Sure. I’m renting a studio just off of Highland. Thirteen hundred a month, and that’s with heat and hot water included, so I feel like I got a pretty good deal. I’m five minutes away from a bunch of bus stops and restaurants. I mean, it’s listed as a studio, but it has an extra room that I use as my bedroom, so it doesn’t really feel like a studio to me. It’s not huge by any stretch, but it doesn’t feel cramped even if I have somebody over.
How’s the location working out for you?
On one hand, I’m kind of on the other side of Medford from Tufts. On the other hand, I’m on the other side of town, you know? University stuff can stay over there.

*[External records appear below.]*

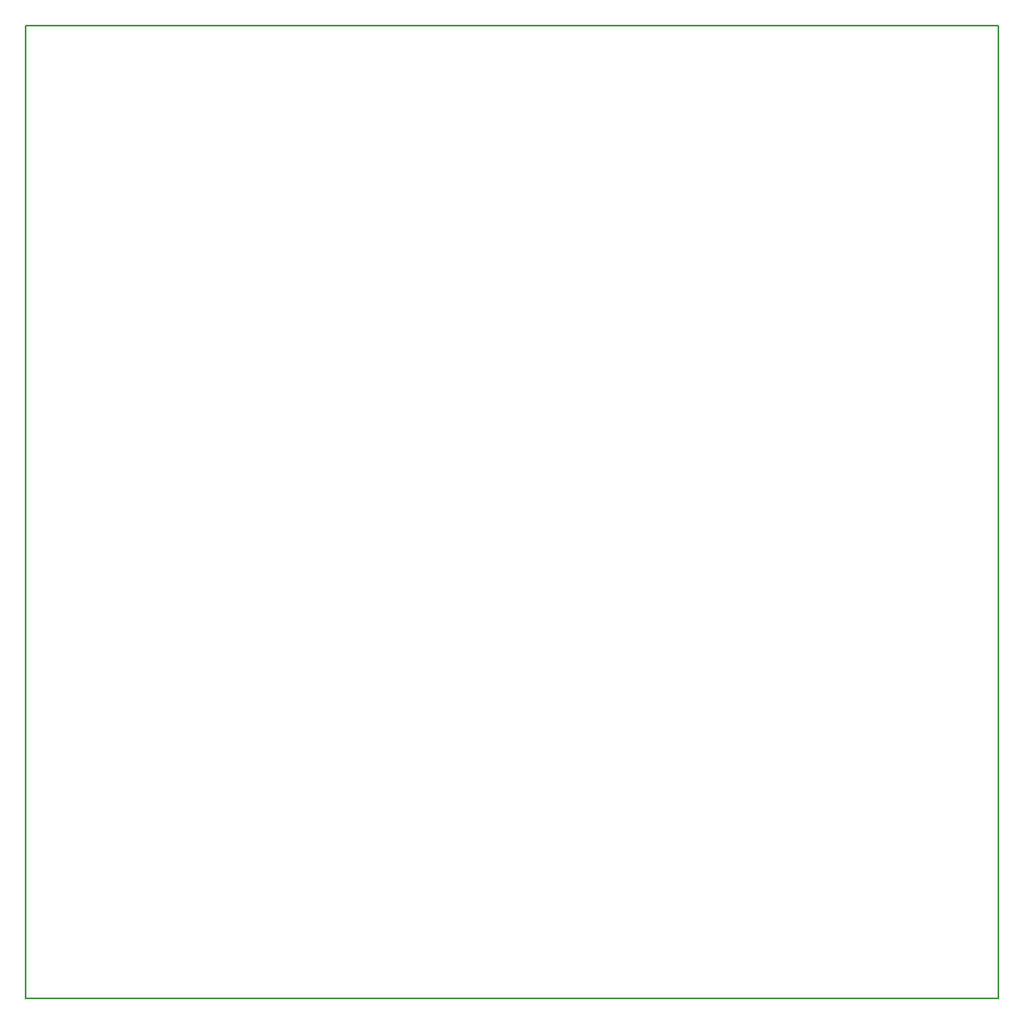
<source format=gm1>
G04 MADE WITH FRITZING*
G04 WWW.FRITZING.ORG*
G04 DOUBLE SIDED*
G04 HOLES PLATED*
G04 CONTOUR ON CENTER OF CONTOUR VECTOR*
%ASAXBY*%
%FSLAX23Y23*%
%MOIN*%
%OFA0B0*%
%SFA1.0B1.0*%
%ADD10R,3.933070X3.933070*%
%ADD11C,0.008000*%
%ADD10C,0.008*%
%LNCONTOUR*%
G90*
G70*
G54D10*
G54D11*
X4Y3929D02*
X3929Y3929D01*
X3929Y4D01*
X4Y4D01*
X4Y3929D01*
D02*
G04 End of contour*
M02*
</source>
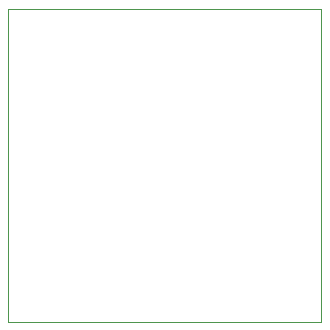
<source format=gbr>
%TF.GenerationSoftware,KiCad,Pcbnew,7.0.1*%
%TF.CreationDate,2023-10-04T10:52:54-04:00*%
%TF.ProjectId,TacTile-L2C,54616354-696c-4652-9d4c-32432e6b6963,rev?*%
%TF.SameCoordinates,Original*%
%TF.FileFunction,Profile,NP*%
%FSLAX46Y46*%
G04 Gerber Fmt 4.6, Leading zero omitted, Abs format (unit mm)*
G04 Created by KiCad (PCBNEW 7.0.1) date 2023-10-04 10:52:54*
%MOMM*%
%LPD*%
G01*
G04 APERTURE LIST*
%TA.AperFunction,Profile*%
%ADD10C,0.100000*%
%TD*%
G04 APERTURE END LIST*
D10*
X25000000Y-25000000D02*
X51500000Y-25000000D01*
X51500000Y-51500000D01*
X25000000Y-51500000D01*
X25000000Y-25000000D01*
M02*

</source>
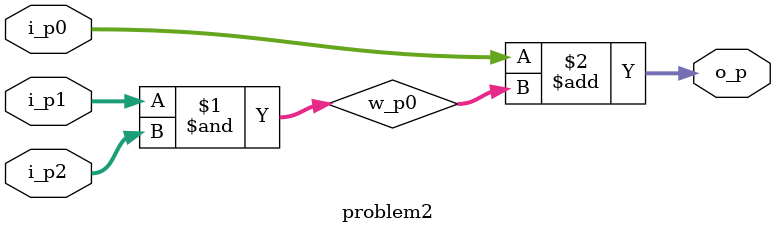
<source format=v>
module problem2 (
  input [7:0] i_p0,
  input [7:0] i_p1,
  input [7:0] i_p2,
  output [7:0] o_p
);

  wire [7:0] w_p0;

  assign w_p0 = i_p1 & i_p2;
  assign o_p = i_p0 + w_p0;

endmodule

</source>
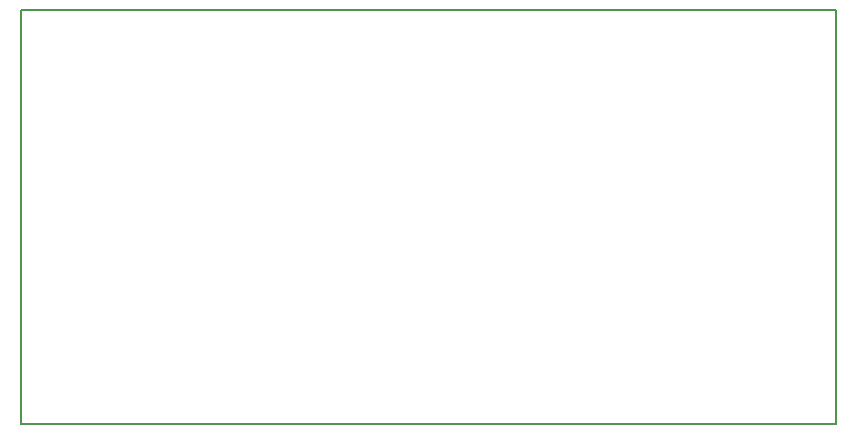
<source format=gbr>
G04 GERBER ASCII OUTPUT FROM: EDWINXP (VER. 1.20 REV. 20030502)*
G04 GERBER FORMAT: RX-274-X*
G04 BOARD: SERIAL_LCD_VER3*
G04 ARTWORK OF Z POSITIVE*
%ASAXBY*%
%FSLAX23Y23*%
%MIA0B0*%
%MOIN*%
%OFA0.0000B0.0000*%
%SFA1B1*%
%IJA0B0*%
%INLAYER28POS*%
%IOA0B0*%
%IPPOS*%
%IR0*%
G04 APERTURE MACROS*
%AMEDWDONUT*
1,1,$1,$2,$3*
1,0,$4,$2,$3*
%
%AMEDWFRECT*
20,1,$1,$2,$3,$4,$5,$6*
%
%AMEDWORECT*
20,1,$1,$2,$3,$4,$5,$10*
20,1,$1,$4,$5,$6,$7,$10*
20,1,$1,$6,$7,$8,$9,$10*
20,1,$1,$8,$9,$2,$3,$10*
1,1,$1,$2,$3*
1,1,$1,$4,$5*
1,1,$1,$6,$7*
1,1,$1,$8,$9*
%
%AMEDWLINER*
20,1,$1,$2,$3,$4,$5,$6*
1,1,$1,$2,$3*
1,1,$1,$4,$5*
%
%AMEDWFTRNG*
4,1,3,$1,$2,$3,$4,$5,$6,$7,$8,$9*
%
%AMEDWATRNG*
4,1,3,$1,$2,$3,$4,$5,$6,$7,$8,$9*
20,1,$11,$1,$2,$3,$4,$10*
20,1,$11,$3,$4,$5,$6,$10*
20,1,$11,$5,$6,$7,$8,$10*
1,1,$11,$3,$4*
1,1,$11,$5,$6*
1,1,$11,$7,$8*
%
%AMEDWOTRNG*
20,1,$1,$2,$3,$4,$5,$8*
20,1,$1,$4,$5,$6,$7,$8*
20,1,$1,$6,$7,$2,$3,$8*
1,1,$1,$2,$3*
1,1,$1,$4,$5*
1,1,$1,$6,$7*
%
G04*
G04 APERTURE LIST*
%ADD10R,0.0500X0.0580*%
%ADD11R,0.0740X0.0820*%
%ADD12R,0.0400X0.0480*%
%ADD13R,0.0640X0.0720*%
%ADD14R,0.0650X0.0700*%
%ADD15R,0.0890X0.0940*%
%ADD16R,0.0550X0.0600*%
%ADD17R,0.0790X0.0840*%
%ADD18R,0.0700X0.0650*%
%ADD19R,0.0940X0.0890*%
%ADD20R,0.0600X0.0550*%
%ADD21R,0.0840X0.0790*%
%ADD22R,0.0900X0.0350*%
%ADD23R,0.1140X0.0590*%
%ADD24R,0.0800X0.0250*%
%ADD25R,0.1040X0.0490*%
%ADD26R,0.0800X0.0800*%
%ADD27R,0.1040X0.1040*%
%ADD28R,0.0700X0.0700*%
%ADD29R,0.0940X0.0940*%
%ADD30C,0.0010*%
%ADD32C,0.0020*%
%ADD33R,0.0020X0.0020*%
%ADD34C,0.0030*%
%ADD35R,0.0030X0.0030*%
%ADD36C,0.0040*%
%ADD37R,0.0040X0.0040*%
%ADD38C,0.0050*%
%ADD39R,0.0050X0.0050*%
%ADD40C,0.00787*%
%ADD41R,0.00787X0.00787*%
%ADD42C,0.00795*%
%ADD44C,0.00894*%
%ADD46C,0.00984*%
%ADD47R,0.00984X0.00984*%
%ADD48C,0.0120*%
%ADD50C,0.01299*%
%ADD52C,0.01969*%
%ADD53R,0.01969X0.01969*%
%ADD54C,0.0250*%
%ADD56C,0.02784*%
%ADD58C,0.0280*%
%ADD60C,0.0290*%
%ADD62C,0.0300*%
%ADD64C,0.03195*%
%ADD66C,0.03294*%
%ADD68C,0.0360*%
%ADD70C,0.03699*%
%ADD72C,0.03937*%
%ADD73R,0.03937X0.03937*%
%ADD74C,0.0490*%
%ADD76C,0.0500*%
%ADD77R,0.0500X0.0500*%
%ADD78C,0.05184*%
%ADD80C,0.0540*%
%ADD82C,0.05487*%
%ADD84C,0.0560*%
%ADD86C,0.05906*%
%ADD87R,0.05906X0.05906*%
%ADD88C,0.0600*%
%ADD89R,0.0600X0.0600*%
%ADD90C,0.0620*%
%ADD92C,0.06906*%
%ADD93R,0.06906X0.06906*%
%ADD94C,0.0700*%
%ADD95R,0.0700X0.0700*%
%ADD96C,0.07087*%
%ADD98C,0.07887*%
%ADD100C,0.0800*%
%ADD102C,0.0860*%
%ADD104C,0.08858*%
%ADD105R,0.08858X0.08858*%
%ADD106C,0.0940*%
%ADD108C,0.09843*%
%ADD109R,0.09843X0.09843*%
%ADD110C,0.1040*%
%ADD112C,0.1100*%
%ADD115R,0.11258X0.11258*%
%ADD117R,0.12243X0.12243*%
%ADD118C,0.22243*%
%ADD119R,0.22243X0.22243*%
%ADD120C,0.32243*%
%ADD121R,0.32243X0.32243*%
%ADD122C,0.42243*%
%ADD123R,0.42243X0.42243*%
%ADD124C,0.52243*%
%ADD125R,0.52243X0.52243*%
%ADD126C,0.62243*%
%ADD127R,0.62243X0.62243*%
%ADD128C,0.72243*%
%ADD129R,0.72243X0.72243*%
%ADD130C,0.82243*%
%ADD131R,0.82243X0.82243*%
%ADD132C,0.92243*%
%ADD133R,0.92243X0.92243*%
%ADD134C,1.02243*%
%ADD135R,1.02243X1.02243*%
%ADD136C,1.12243*%
%ADD137R,1.12243X1.12243*%
%ADD138C,1.22243*%
%ADD139R,1.22243X1.22243*%
%ADD140C,1.32243*%
%ADD141R,1.32243X1.32243*%
%ADD142C,1.42243*%
%ADD143R,1.42243X1.42243*%
%ADD144C,1.52243*%
%ADD145R,1.52243X1.52243*%
%ADD146C,1.62243*%
%ADD147R,1.62243X1.62243*%
%ADD148C,1.72243*%
%ADD149R,1.72243X1.72243*%
%ADD150C,1.82243*%
%ADD151R,1.82243X1.82243*%
%ADD152C,1.92243*%
%ADD153R,1.92243X1.92243*%
G04*
D38* 
X0Y0D02*
X0Y1378D01*
X2717Y1378D01*
X2717Y0D01*
X0Y0D01*
M02*

</source>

Let school stay at school?
Well I mean, kind of. Grad school is basically eating my life (laughs), but like, It’s nice to not be around it all the time. I feel like I can breathe. Take things at my own pace.
Other than that, I mean… it’s good, you know? Monkey King Tea is basically right outside my door: I can go get a bubble tea basically whenever I want.
So how do you get to school? Do you have a car?
Nah, I take the bus or just hustle over myself. It’s about half an hour on the 101, but Tufts is only like, 2-3 miles from here. So while it’s not exactly close, it’s not like it’s this huge trek to get out there.
Sound like it’s working out for you. Any advice, tips, anything like that for somebody who’s thinking about living off-campus in Medford?
In Medford specifically?
And in general, if you want. But definitely tips for living off-campus in Medford.
In general, I’d say to be sure you’ve got your daily routine on lock before you try living on your own. Nobody’s gonna do anything for you, and if you’ve got like, a flooding toilet and unpaid bills during finals week, that’s not gonna go well for you. So make sure you know how to take care of yourself.
As for living in Medford? I’d say don’t come in expecting this to be a wild party town. It’s got a nightly noise curfew from six at night until seven in the morning. It’s not like an RA banging on your door for playing music or anything, but rowdy parties aren’t going to go over well.
Me, I love that part. I’m trying to study here, you know? But don’t come to Medford expecting a club scene. Great for grad students for sure. It’s kind of… slower paced, you know? Low stress.